Yargıcın takdirine bırakılmış cezalarda suçu yüze vurma, öğüt verme, azarlama, kulak çekme, teşhir, mali cezalar, mirastan yoksun bırakma gibi bir ölçüde hafifleri de bulunmaktadır. Her zaman rastlanmayan fakat tarih kitaplarının kaydettiği çeşitli ağır cezalar arasında mağaraya kapatıp içine duman salarak öldürme, çuvala koyup suya atma, XVI.yüzyılda rastlanan ve adı, topa bağlama olan suçluyu topun ağzına koyarak mermi gibi atmak, linç etmek (keşkeş), deri yüzme, çarmıh, kazık, çengel gibileri bulunmaktadır. Casuslara uygulanan çarmıh cezasında, suçlunun bedenine yanmakta olan iri balmumları dikildiğini biliyoruz.

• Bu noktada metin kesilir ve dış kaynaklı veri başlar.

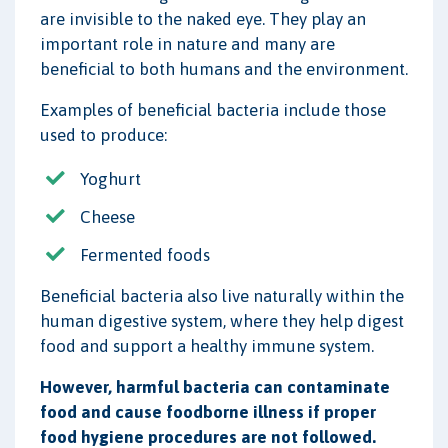
are invisible to the naked eye. They play an
important role in nature and many are
beneficial to both humans and the environment.
Examples of beneficial bacteria include those
used to produce:
Yoghurt
Cheese
Fermented foods
Beneficial bacteria also live naturally within the
human digestive system, where they help digest
food and support a healthy immune system.
However, harmful bacteria can contaminate
food and cause foodborne illness if proper
food hygiene procedures are not followed.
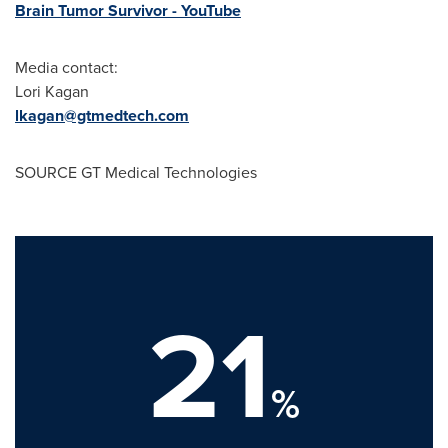
Brain Tumor Survivor - YouTube
Media contact:
Lori Kagan
lkagan@gtmedtech.com
SOURCE GT Medical Technologies
21
%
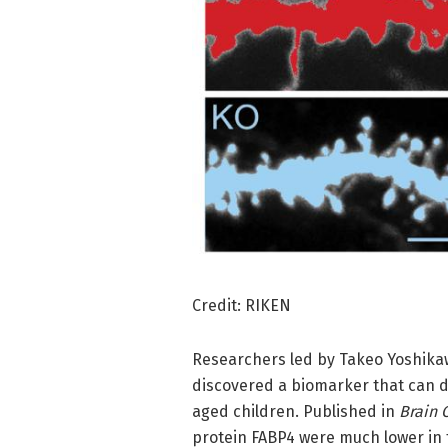
Credit: RIKEN
Researchers led by Takeo Yoshikaw
discovered a biomarker that can d
aged children. Published in
Brain
protein FABP4 were much lower in f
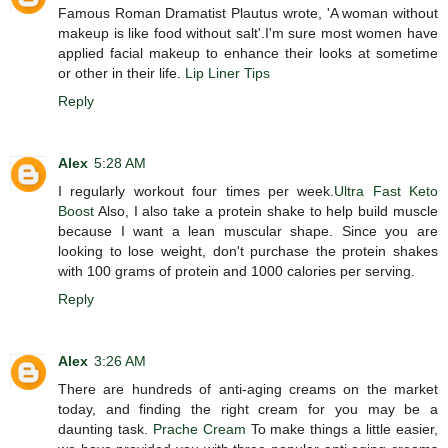
Famous Roman Dramatist Plautus wrote, 'A woman without
makeup is like food without salt'.I'm sure most women have
applied facial makeup to enhance their looks at sometime
or other in their life.
Lip Liner Tips
Reply
Alex
5:28 AM
I regularly workout four times per week.
Ultra Fast Keto
Boost
Also, I also take a protein shake to help build muscle
because I want a lean muscular shape. Since you are
looking to lose weight, don't purchase the protein shakes
with 100 grams of protein and 1000 calories per serving.
Reply
Alex
3:26 AM
There are hundreds of anti-aging creams on the market
today, and finding the right cream for you may be a
daunting task.
Prache Cream
To make things a little easier,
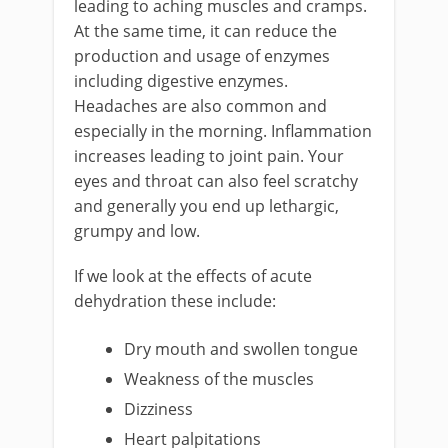
leading to aching muscles and cramps.
At the same time, it can reduce the
production and usage of enzymes
including digestive enzymes.
Headaches are also common and
especially in the morning. Inflammation
increases leading to joint pain. Your
eyes and throat can also feel scratchy
and generally you end up lethargic,
grumpy and low.
If we look at the effects of acute
dehydration these include:
Dry mouth and swollen tongue
Weakness of the muscles
Dizziness
Heart palpitations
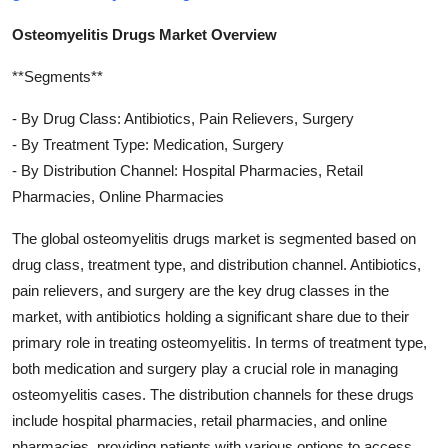
Osteomyelitis Drugs Market Overview
**Segments**
- By Drug Class: Antibiotics, Pain Relievers, Surgery
- By Treatment Type: Medication, Surgery
- By Distribution Channel: Hospital Pharmacies, Retail
Pharmacies, Online Pharmacies
The global osteomyelitis drugs market is segmented based on
drug class, treatment type, and distribution channel. Antibiotics,
pain relievers, and surgery are the key drug classes in the
market, with antibiotics holding a significant share due to their
primary role in treating osteomyelitis. In terms of treatment type,
both medication and surgery play a crucial role in managing
osteomyelitis cases. The distribution channels for these drugs
include hospital pharmacies, retail pharmacies, and online
pharmacies, providing patients with various options to access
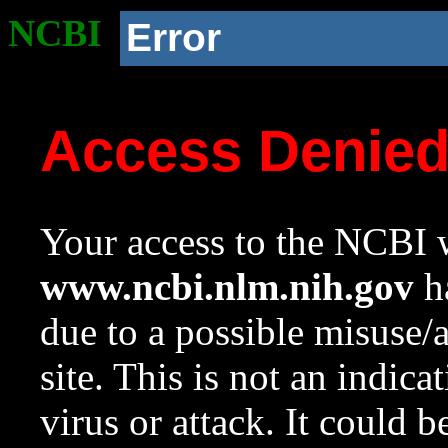
NCBI
Error
Access Denie
Your access to the NCBI w
www.ncbi.nlm.nih.gov
ha
due to a possible misuse/
site. This is not an indica
virus or attack. It could 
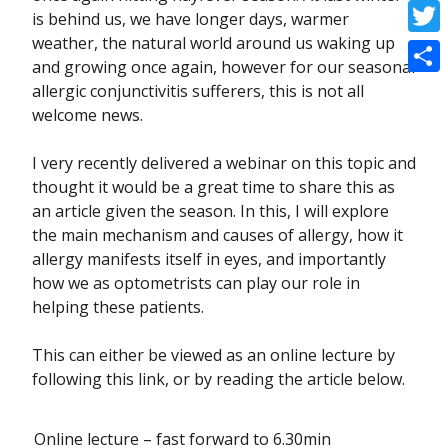
Face
is behind us, we have longer days, warmer
weather, the natural world around us waking up
Twitt
and growing once again, however for our seasonal
Shar
allergic conjunctivitis sufferers, this is not all
welcome news.
I very recently delivered a webinar on this topic and
thought it would be a great time to share this as
an article given the season. In this, I will explore
the main mechanism and causes of allergy, how it
allergy manifests itself in eyes, and importantly
how we as optometrists can play our role in
helping these patients.
This can either be viewed as an online lecture by
following this link, or by reading the article below.
Online lecture – fast forward to 6.30min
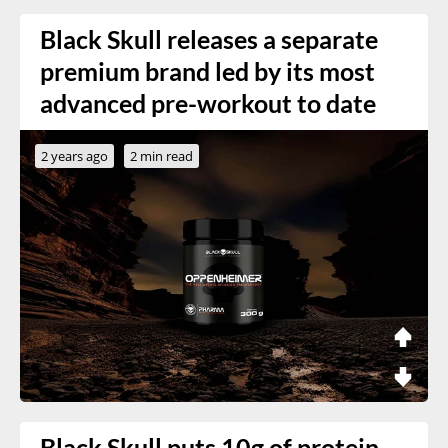
Black Skull releases a separate
premium brand led by its most
advanced pre-workout to date
2 years ago
2 min read
Black Skull puts 10g of protein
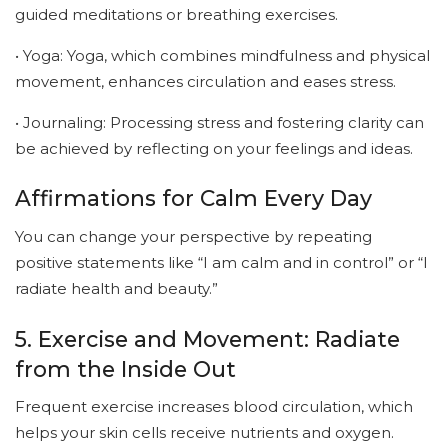
guided meditations or breathing exercises.
• Yoga: Yoga, which combines mindfulness and physical
movement, enhances circulation and eases stress.
• Journaling: Processing stress and fostering clarity can
be achieved by reflecting on your feelings and ideas.
Affirmations for Calm Every Day
You can change your perspective by repeating
positive statements like “I am calm and in control” or “I
radiate health and beauty.”
5. Exercise and Movement: Radiate
from the Inside Out
Frequent exercise increases blood circulation, which
helps your skin cells receive nutrients and oxygen.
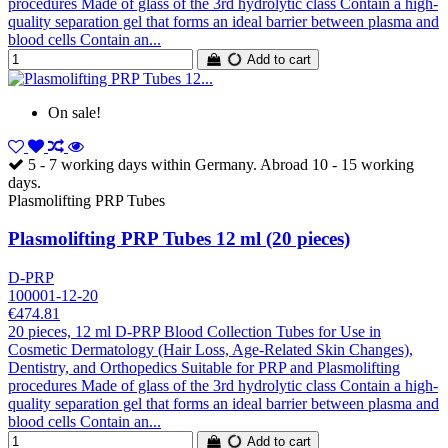
procedures Made of glass of the 3rd hydrolytic class Contain a high-
quality separation gel that forms an ideal barrier between plasma and
blood cells Contain an...
Add to cart
On sale!
5 - 7 working days within Germany. Abroad 10 - 15 working
days.
Plasmolifting PRP Tubes
Plasmolifting PRP Tubes 12 ml (20 pieces)
D-PRP
100001-12-20
€474.81
20 pieces, 12 ml D-PRP Blood Collection Tubes for Use in
Cosmetic Dermatology (Hair Loss, Age-Related Skin Changes),
Dentistry, and Orthopedics Suitable for PRP and Plasmolifting
procedures Made of glass of the 3rd hydrolytic class Contain a high-
quality separation gel that forms an ideal barrier between plasma and
blood cells Contain an...
Add to cart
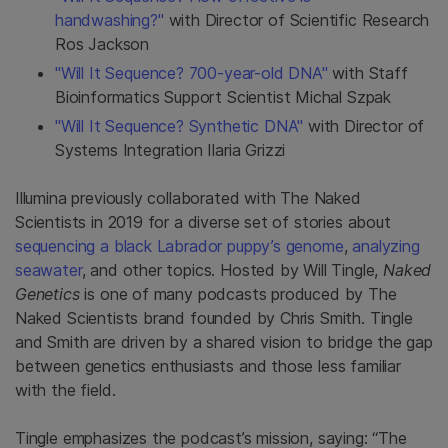
handwashing?"
with Director of Scientific Research
Ros Jackson
"Will It Sequence? 700-year-old DNA"
with Staff
Bioinformatics Support Scientist Michal Szpak
"Will It Sequence? Synthetic DNA"
with Director of
Systems Integration Ilaria Grizzi
Illumina previously collaborated with The Naked
Scientists in 2019 for a diverse set of stories about
sequencing a black Labrador puppy’s genome
,
analyzing
seawater
, and other topics. Hosted by Will Tingle,
Naked
Genetics
is one of many podcasts produced by The
Naked Scientists brand founded by Chris Smith. Tingle
and Smith are driven by a shared vision to bridge the gap
between genetics enthusiasts and those less familiar
with the field.
Tingle emphasizes the podcast’s mission, saying: “The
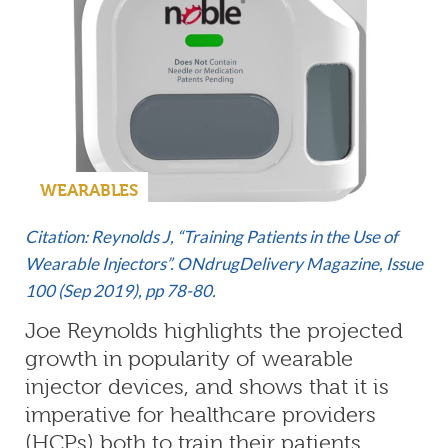
WEARABLES
Citation: Reynolds J, “Training Patients in the Use of
Wearable Injectors”. ONdrugDelivery Magazine,
Issue
100 (Sep 2019)
, pp 78-80.
Joe Reynolds highlights the projected
growth in popularity of wearable
injector devices, and shows that it is
imperative for healthcare providers
(HCPs) both to train their patients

Buraya alınan resimde görülen çengel cezası da korsanlara, casuslara uygulanırdı. Eminönü’nde kalaslardan bir iskele kurulur, suçlu makaralı iplerle kalasların üst basamağına çekilir, buradan daha alt basamakta olan ucu sivri çengelin üzerine bırakılırdı. Bazen suçlu hemen ölmez, çengele takılı olarak bir süre can çekişirdi.

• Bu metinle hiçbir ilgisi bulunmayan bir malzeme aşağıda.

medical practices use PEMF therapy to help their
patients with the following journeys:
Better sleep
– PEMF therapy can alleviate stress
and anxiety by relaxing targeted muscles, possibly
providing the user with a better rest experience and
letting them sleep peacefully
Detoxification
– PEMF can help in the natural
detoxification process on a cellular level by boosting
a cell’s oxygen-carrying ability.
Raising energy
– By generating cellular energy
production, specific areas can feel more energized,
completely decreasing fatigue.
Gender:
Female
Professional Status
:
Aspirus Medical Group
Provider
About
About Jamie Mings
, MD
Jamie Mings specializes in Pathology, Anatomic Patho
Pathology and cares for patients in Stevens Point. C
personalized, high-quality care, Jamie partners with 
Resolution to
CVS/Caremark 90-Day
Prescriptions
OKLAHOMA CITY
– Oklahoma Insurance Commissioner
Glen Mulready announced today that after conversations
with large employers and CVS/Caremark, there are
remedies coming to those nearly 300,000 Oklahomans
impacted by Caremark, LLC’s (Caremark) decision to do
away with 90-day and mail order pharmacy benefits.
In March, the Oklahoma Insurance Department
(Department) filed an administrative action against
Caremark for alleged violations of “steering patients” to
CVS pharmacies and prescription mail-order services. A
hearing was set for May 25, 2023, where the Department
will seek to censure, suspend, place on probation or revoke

İslam’da da görülen recm yani suçlunun yarı beline kadar toprağa gömülüp taşlanarak öldürülmesi cezasına İslam’da da Osmanlı’larda da pek az başvurulmuştur. Osmanlı tarihinde yalnız bir defa görülmektedir. Naima tarihi 1091/1680’de Kazasker Beyazizade Ahmet Efendi’nin İstanbul Kadısı iken Aksaray’da kavaf Abdullah Çelebi’nin karısının bir Yahudi ile zina etmesi üzerine kadını Sultanahmet’te recm ile öldürttüğü, Yahudi’nin de boynunu vurdurttuğunu yazmaktadır.

Suçlunun, boynuna veya ayaklarına ağır cendereler, çanlar takılarak teşhir edilmesi ve işkence görmesi de sık rastlanan cezalardandı. Bu çeşit cezalardan biri tomruk cezasıdır. Büyük bir ağaç kütüğünün yuvalarına suçlunun ayakları sokulur, kilitlenirdi.